(Source texts of formatted documents)

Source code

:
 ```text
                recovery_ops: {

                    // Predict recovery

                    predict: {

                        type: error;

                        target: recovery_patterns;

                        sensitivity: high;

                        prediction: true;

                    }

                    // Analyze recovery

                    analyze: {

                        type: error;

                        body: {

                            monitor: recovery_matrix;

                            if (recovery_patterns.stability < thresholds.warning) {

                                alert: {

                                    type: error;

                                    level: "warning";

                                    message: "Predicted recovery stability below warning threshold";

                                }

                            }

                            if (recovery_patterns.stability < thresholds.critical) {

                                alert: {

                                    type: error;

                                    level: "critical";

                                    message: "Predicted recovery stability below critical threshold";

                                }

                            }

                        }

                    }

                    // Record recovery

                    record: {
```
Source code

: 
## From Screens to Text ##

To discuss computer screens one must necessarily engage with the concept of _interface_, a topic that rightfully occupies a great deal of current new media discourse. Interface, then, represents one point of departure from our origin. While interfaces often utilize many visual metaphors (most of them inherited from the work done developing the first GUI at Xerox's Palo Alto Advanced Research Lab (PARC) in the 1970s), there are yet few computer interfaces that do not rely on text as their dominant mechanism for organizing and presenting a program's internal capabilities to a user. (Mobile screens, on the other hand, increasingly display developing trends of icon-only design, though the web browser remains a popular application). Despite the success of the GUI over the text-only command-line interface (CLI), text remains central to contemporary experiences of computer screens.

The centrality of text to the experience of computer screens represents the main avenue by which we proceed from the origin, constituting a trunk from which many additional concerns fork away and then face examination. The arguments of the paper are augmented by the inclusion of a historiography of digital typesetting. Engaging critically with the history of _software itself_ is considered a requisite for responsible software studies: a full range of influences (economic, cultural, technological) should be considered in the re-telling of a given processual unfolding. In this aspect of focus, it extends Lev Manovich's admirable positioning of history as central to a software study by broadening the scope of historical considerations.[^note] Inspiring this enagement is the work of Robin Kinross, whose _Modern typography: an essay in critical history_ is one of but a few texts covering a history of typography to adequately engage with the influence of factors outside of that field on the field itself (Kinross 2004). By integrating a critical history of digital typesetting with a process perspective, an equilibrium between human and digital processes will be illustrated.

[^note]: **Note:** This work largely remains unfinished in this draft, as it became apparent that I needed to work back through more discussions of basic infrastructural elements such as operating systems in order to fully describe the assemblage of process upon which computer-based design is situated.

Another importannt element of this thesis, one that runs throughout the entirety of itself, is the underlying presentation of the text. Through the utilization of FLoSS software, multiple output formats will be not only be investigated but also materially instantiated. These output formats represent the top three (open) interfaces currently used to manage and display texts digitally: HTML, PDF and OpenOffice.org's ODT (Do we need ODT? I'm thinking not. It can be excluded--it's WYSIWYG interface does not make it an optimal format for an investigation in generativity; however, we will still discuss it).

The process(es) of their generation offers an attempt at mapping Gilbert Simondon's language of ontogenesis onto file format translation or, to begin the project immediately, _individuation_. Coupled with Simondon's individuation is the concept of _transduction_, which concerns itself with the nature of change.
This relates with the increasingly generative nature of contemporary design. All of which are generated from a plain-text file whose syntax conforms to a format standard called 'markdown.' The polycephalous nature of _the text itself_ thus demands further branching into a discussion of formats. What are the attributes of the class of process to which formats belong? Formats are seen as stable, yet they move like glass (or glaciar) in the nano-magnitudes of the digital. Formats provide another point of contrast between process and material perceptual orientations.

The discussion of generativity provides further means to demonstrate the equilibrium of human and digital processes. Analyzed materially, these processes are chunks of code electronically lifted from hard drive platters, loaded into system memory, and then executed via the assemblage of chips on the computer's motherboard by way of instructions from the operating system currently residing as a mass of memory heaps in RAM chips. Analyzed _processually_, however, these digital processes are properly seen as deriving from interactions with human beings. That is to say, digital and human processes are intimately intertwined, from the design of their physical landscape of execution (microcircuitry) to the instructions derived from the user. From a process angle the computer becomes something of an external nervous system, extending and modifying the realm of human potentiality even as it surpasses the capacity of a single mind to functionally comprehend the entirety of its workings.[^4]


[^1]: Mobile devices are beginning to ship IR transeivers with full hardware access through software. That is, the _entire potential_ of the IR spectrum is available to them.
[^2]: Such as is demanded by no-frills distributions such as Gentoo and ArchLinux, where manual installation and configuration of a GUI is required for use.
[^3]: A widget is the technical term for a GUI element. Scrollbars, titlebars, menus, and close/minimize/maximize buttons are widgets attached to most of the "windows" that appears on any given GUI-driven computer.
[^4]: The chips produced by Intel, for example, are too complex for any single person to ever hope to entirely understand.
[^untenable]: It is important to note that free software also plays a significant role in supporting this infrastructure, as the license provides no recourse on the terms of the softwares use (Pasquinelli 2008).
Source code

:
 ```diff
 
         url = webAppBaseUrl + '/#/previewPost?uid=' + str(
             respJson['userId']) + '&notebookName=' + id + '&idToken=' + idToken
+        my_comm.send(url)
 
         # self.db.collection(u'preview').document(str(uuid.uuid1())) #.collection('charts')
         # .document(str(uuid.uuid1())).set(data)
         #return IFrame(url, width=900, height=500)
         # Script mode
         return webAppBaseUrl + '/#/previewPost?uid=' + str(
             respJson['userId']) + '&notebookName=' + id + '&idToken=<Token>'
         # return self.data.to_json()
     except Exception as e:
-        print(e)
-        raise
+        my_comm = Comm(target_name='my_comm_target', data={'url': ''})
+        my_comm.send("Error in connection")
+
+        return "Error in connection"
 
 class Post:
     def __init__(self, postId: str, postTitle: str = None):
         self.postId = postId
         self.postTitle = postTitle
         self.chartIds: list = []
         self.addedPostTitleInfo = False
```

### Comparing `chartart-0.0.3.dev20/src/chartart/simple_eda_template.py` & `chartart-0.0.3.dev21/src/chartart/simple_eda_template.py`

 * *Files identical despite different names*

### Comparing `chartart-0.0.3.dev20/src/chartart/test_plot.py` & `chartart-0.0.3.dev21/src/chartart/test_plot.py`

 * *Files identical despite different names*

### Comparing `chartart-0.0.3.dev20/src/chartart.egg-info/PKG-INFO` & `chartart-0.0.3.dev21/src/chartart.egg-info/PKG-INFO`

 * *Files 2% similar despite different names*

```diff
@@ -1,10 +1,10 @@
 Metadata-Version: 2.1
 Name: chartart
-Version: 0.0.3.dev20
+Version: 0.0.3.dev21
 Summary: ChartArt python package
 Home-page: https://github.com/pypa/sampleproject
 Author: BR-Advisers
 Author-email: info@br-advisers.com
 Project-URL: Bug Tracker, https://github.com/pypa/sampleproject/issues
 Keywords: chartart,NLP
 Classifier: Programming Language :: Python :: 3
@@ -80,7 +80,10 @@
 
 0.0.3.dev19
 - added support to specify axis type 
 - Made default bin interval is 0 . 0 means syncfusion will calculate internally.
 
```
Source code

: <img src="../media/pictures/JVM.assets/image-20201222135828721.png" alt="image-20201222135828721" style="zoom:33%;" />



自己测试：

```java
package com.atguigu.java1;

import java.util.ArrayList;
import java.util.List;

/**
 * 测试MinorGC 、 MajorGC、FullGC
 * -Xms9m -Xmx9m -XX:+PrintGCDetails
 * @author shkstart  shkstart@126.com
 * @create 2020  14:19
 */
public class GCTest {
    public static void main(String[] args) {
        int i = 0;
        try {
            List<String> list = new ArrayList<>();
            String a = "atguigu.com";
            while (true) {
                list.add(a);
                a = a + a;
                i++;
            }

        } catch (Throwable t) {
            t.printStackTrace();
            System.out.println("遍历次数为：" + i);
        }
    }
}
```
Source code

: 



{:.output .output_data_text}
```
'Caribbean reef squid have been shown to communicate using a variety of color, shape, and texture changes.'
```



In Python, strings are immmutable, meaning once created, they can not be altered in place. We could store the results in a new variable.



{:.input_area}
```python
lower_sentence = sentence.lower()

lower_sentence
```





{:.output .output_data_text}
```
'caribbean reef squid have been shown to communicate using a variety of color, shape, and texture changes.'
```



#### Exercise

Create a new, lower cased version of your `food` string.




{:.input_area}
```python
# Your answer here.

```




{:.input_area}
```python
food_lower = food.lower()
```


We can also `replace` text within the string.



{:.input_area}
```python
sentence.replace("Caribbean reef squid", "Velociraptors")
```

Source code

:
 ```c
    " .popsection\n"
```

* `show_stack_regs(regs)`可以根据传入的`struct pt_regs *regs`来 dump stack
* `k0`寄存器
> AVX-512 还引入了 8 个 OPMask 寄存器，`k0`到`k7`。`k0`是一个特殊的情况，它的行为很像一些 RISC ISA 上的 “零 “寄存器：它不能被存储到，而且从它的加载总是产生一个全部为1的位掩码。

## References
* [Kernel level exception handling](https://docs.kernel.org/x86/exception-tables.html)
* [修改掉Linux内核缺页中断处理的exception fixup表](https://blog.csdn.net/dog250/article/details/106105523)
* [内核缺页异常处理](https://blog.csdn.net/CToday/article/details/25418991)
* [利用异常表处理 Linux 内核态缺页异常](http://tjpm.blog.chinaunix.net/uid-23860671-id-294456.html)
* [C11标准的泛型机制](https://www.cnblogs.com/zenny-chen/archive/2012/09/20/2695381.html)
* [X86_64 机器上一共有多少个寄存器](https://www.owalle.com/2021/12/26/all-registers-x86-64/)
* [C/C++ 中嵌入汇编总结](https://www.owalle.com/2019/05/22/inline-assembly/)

WORK ORDER – What lines of the data contain the string "food"? List them.

THE ANSWER –
Create a new, lower cased version of your `food` string.
food_lower = food.lower()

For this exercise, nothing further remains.